Renaming this to "overrides" (and "overrides" below to "fieldOverrides") would be more clear.
| context: DecoderContext<EncodedChunkShape>, | ||
| ): EncodedNodeShape { | ||
| const overrides = new Map<FieldKey, number>(); | ||
| for (const [keyEncoded, shapeIndex] of spec.fields ?? []) { |
There was a problem hiding this comment.
This algorithm with its three loops seems like it could be simplified, and made a bit mor intuitive if you refactored it.
Copy the base fields array: const fields = [...base.fields];
Make a lookup for where to override: "const indexFromKey = new Map(base.fields.map(...));
Make a pass over spec.fields, either updating items in fields using indexFromKey, or appending to the array.
I feel like that approach is more obviously a correct implementation of the state merge policy.
| type: base.type, | ||
| value: "value" in spec ? spec.value : base.value, | ||
| fields: mergedFields.length > 0 ? mergedFields : undefined, | ||
| extraFields: "extraFields" in spec ? spec.extraFields : base.extraFields, |
There was a problem hiding this comment.
This is going to break due to JSON not persisting undefined fields if trying to remove optional fields in an override.
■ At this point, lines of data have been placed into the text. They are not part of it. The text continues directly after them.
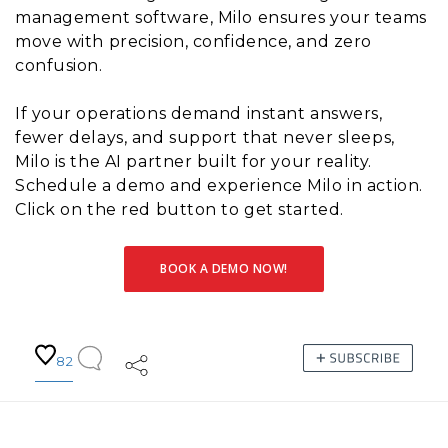
management software, Milo ensures your teams
move with precision, confidence, and zero
confusion.
If your operations demand instant answers,
fewer delays, and support that never sleeps,
Milo is the AI partner built for your reality.
Schedule a demo and experience Milo in action.
Click on the red button to get started.
BOOK A DEMO NOW!
82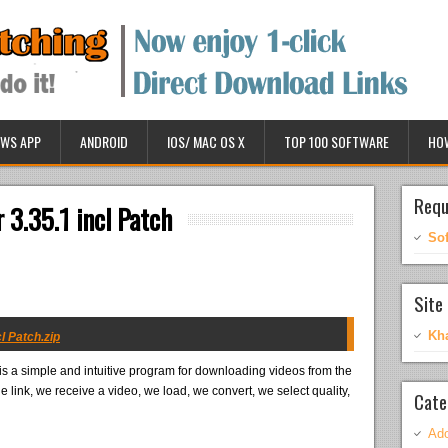
WS APP
ANDROID
IOS/ MAC OS X
TOP 100 SOFTWARE
HO
Requ
 3.35.1 incl Patch
So
Site 
Kh
l Patch.zip
is a simple and intuitive program for downloading videos from the
 link, we receive a video, we load, we convert, we select quality,
Cate
Ado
I think you might need to store some other value (like 0, false or null: 0 is the shortest of those so maybe pick that) to encode that case.
The fact you missed this implies that there might be a gap in test coverage, either for this case and/or not testing with the JSON round tripping.
| context: DecoderContext<EncodedChunkShape>, | ||
| ) { | ||
| this.inner = new NodeDecoder( | ||
| applySpecialization(normalizeToNodeShape(shape.base, context), shape, context), |
There was a problem hiding this comment.
can't you replace this with a single call to normalizeToNodeShape on shape? (Might be work tweaking the signature for normalizeToNodeShape to enable that)
Description
Adds internals for a new experimental chunked-forest codec format (
vTextExperimental, version key"text") targeted at compressing runs of nodes that differ only in a few properties — for example, styled text runs where many nodes share most of their structural skeleton.The core addition is
EncodedSpecializedNodeShape(fshape variant): a node shape that derives from another node shape by overlaying property-level overrides. A base node shape defines the structural skeleton; the specialization specifies overrides for those properties.Decode-side support lives in
SpecializedNodeDecoder, which walks the specializedfshapes back to a givencshape viaresolveToNodeShape, then merges viaapplySpecialization: base field order is preserved, overridden fields are replaced in place, and new fields are appended. Cycles and missing bases are caught with asserts.Existing types broadened for the new union:
EncodedChunkShapeV1OrV2→EncodedChunkShape(nowV1 | V2 | VTextExperimental).shapesV2factored out ofEncodedChunkShapeV2so the new format can extend it.This PR is decoder + format scaffolding only. Encoders are not yet emitting
fshapes; that will follow in a separate change. The codec will be registered as part of introducing the encoder.Reviewer Guidance
The review process is outlined on this wiki page.